* _EXERCISE 1_:
In the article on Amtrak dining car service, what fuel heated the stoves used to prepare meals in the original Amtrak dining cars?
* _EXERCISE 2_:
Pick up the article on Amtrak dining car service after its final sentence and carry it forward.

By J. Bruce Richardson, Corridor Rail Development Corporation; May 16, 2022
We keep hearing whispers that full dining car service – at least for sleeping car passengers, but hopefully for all passengers – will be returning in the fall on Stephen Gardner’s Amtrak long distance/inter-regional trains operating south and east of Chicago. One can fervently hope.
Overwhelming reports from the western long distance/inter-regional west-of-Chicago routes have been positive about the return of full dining car service with real, nutritious meals. There are times when some semblance of sanity prevails.
One of the highlights of the service is the arrival of the much-anticipated return of real plates and silverware as opposed to the wasteful plastic used for way too long. After dining car senior managers finally admitted that someone did the math and figured out that one-use plasticware was both wasteful and more expensive than paying an employee to wash real dishes a reasonable question is, what took so long?
Dining car food science has come a long way in the half century since original Amtrak dining cars had meals prepared on stoves heated by burning coke logs. Today, the delights of flash-freezing of food and then a final cooking/heating process for delivery to the passenger would be amazing to a chef of the 1970s. Portion control/waste has improved as well as refrigeration and storage. It’s better food, better handled and well-presented. It is the same as would be found for a special Christmas meal on Santa Fe’s Super Chief in the Turquoise Room? No, but it’s more than serviceable for today and it has healthy choices.
A typical, too lean Superliner dining car crew is often a chef and prep cook/dishwasher on the lower level in the kitchen and a lead service attendant (somehow that designation rings hollow against the more dignified designation of steward) and one or two servers, depending on the season and sleeping car passenger load. Even if two Superliner sleepers were fully sold out at the same moment of a meal period that would still be preparing and serving less than 90 meals.

* _SUPPLIED ENTRIES_:
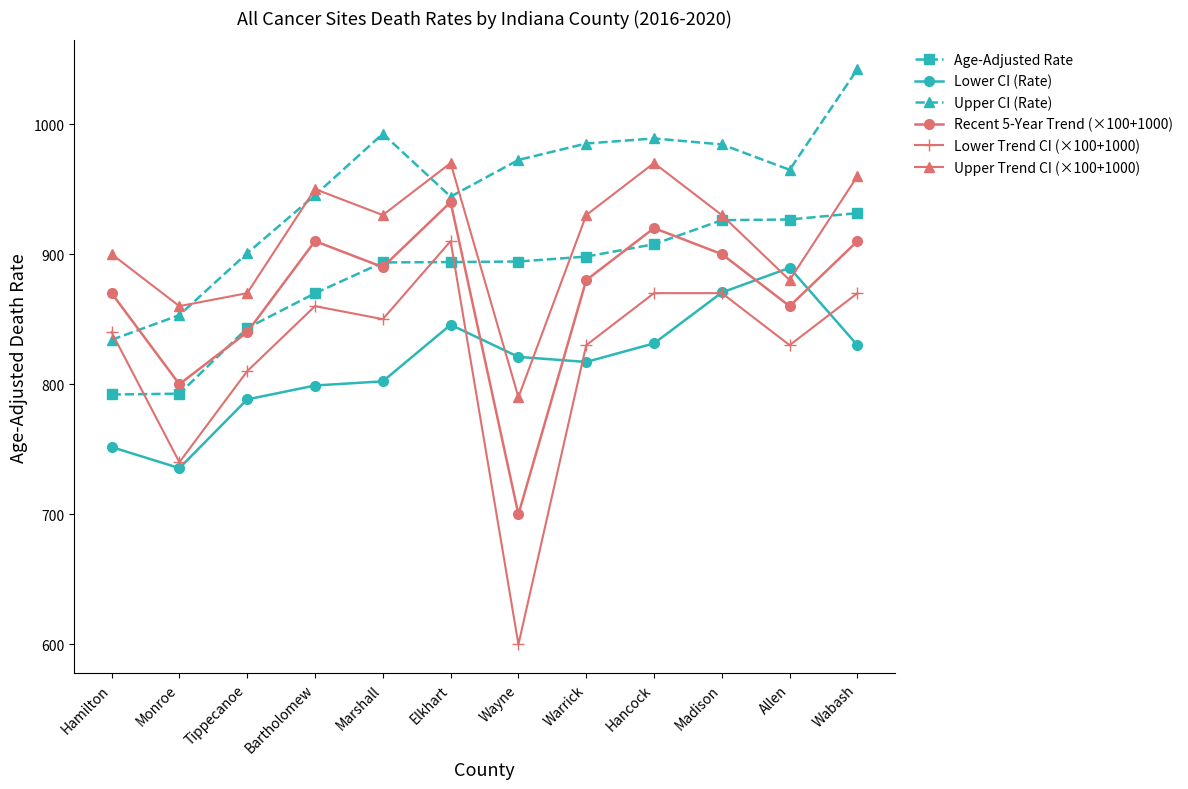

How many lines are shown in the chart?

6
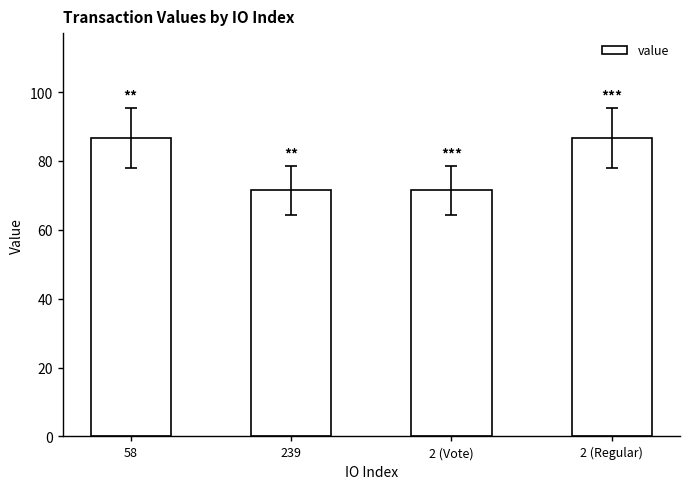

Are the bars grouped side by side (vs. stacked)?

No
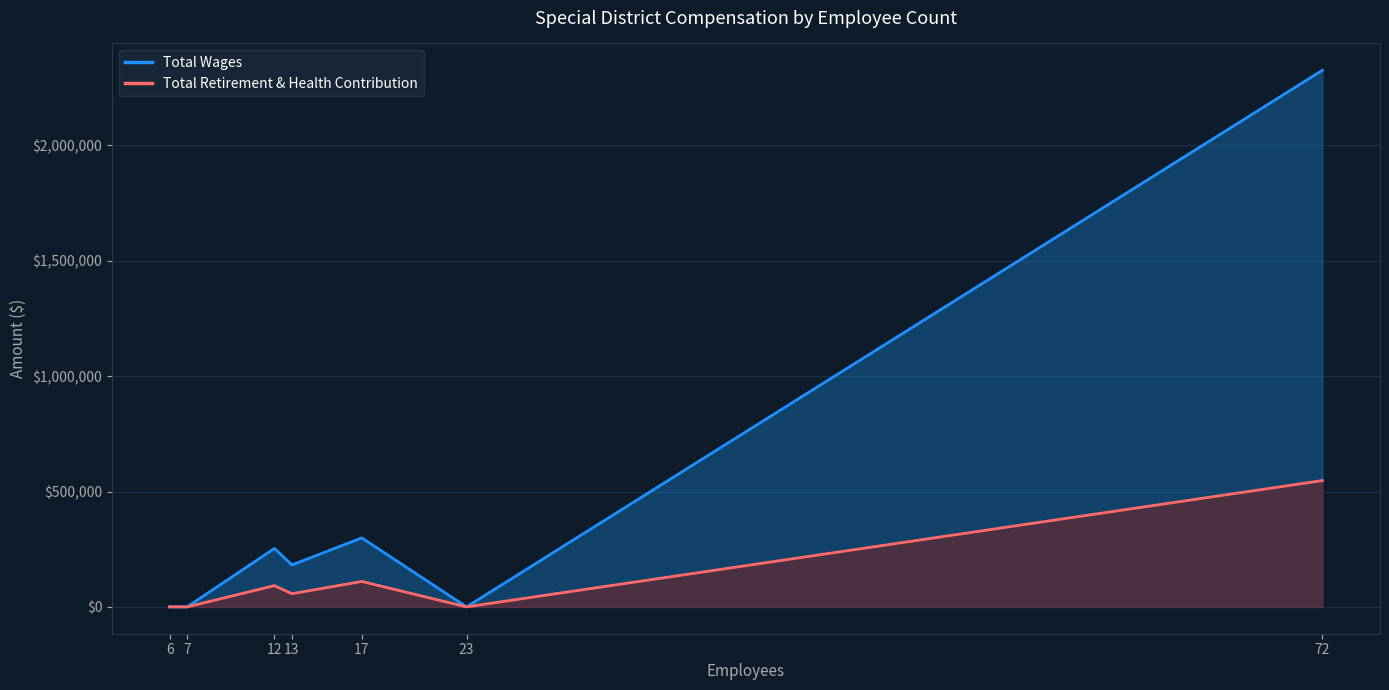

Does the chart have visible grid lines?

Yes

* _REPLY 1_:
Burning coke logs.

* _REPLY 2_:
Keep in mind when Superliner diners were designed, the Pullman-Standard plan was to have 11 total employees in each car, both kitchen below and serving area above. The 11 employees were at a time when there were three strict meal times with wide gaps between. The original Superliner diners were designed to take care of 9-to-12 car consists full of passengers.
Through the years various managers on various levels experimented with how many actual employees were needed in a dining car to provide good meals with an acceptable level of service. Counts bounced up and down, but, then came Stephen Gardner’s stewardship of Amtrak and everything was thrown out the window for the horrors of Flexible Dining.
The alleged high cost of employees by lazy financial planners seemed to be the overriding force in eliminating dining car employees and cutting employee counts to the bone. Naturally, this had an impact on passengers, but, after all, in the current Amworld, passengers are not nearly as important as meeting false budget targets.
Before we go too far, let’s stop for a moment and look at lounge and cafe/lounge cars.
For those who have not figured out what that interesting cubicle is on the upper level of a Sightseer lounge car next to the staircase is, that was originally designed for a second lounge car attendant to prepare and sell both hard and soft beverages and the occasional package of peanuts.
The Pullman-Standard designers of the Sightseer fleet in the 1970s designed from a traditional standpoint of passenger train quality – an acceptable amount of unionized onboard services staff which would comfortably meet the needs of passengers who were willing to part with monies above and beyond their rail and accommodation fares. When the Superliners were designed Amtrak had not yet started the practice of including the cost of meals in sleeping car accommodations fares. That would come much later.
On today’s Superliner lounge cars a single, usually very overworked lead service attendant opens the car for breakfast before 7 a.m. and staffs the car until he/she take their lunch break and then return for the afternoon until their dinner break, and then keep the car open at least until 9 p.m. before limping back to their sleeping accommodations for a short rest before they do it all again the next day.
Their process includes serving endless lines of coach passengers who have nowhere else to turn for food and drink, keep sales figures straight, keep inventory available and accounted for, and generally clean up the car when they can. It’s a thankless job, and to make matters worse, the company demands they have all of their inventory accounted for and paperwork completed before the train pulls into its terminal. Upon departure the setup is often not completed before departure because Amtrak will not allow enough time for employees on the clock to stock and open their cars. When the train pulls into the terminal the employees are expected to have everything finished and be ready to go off the clock immediately.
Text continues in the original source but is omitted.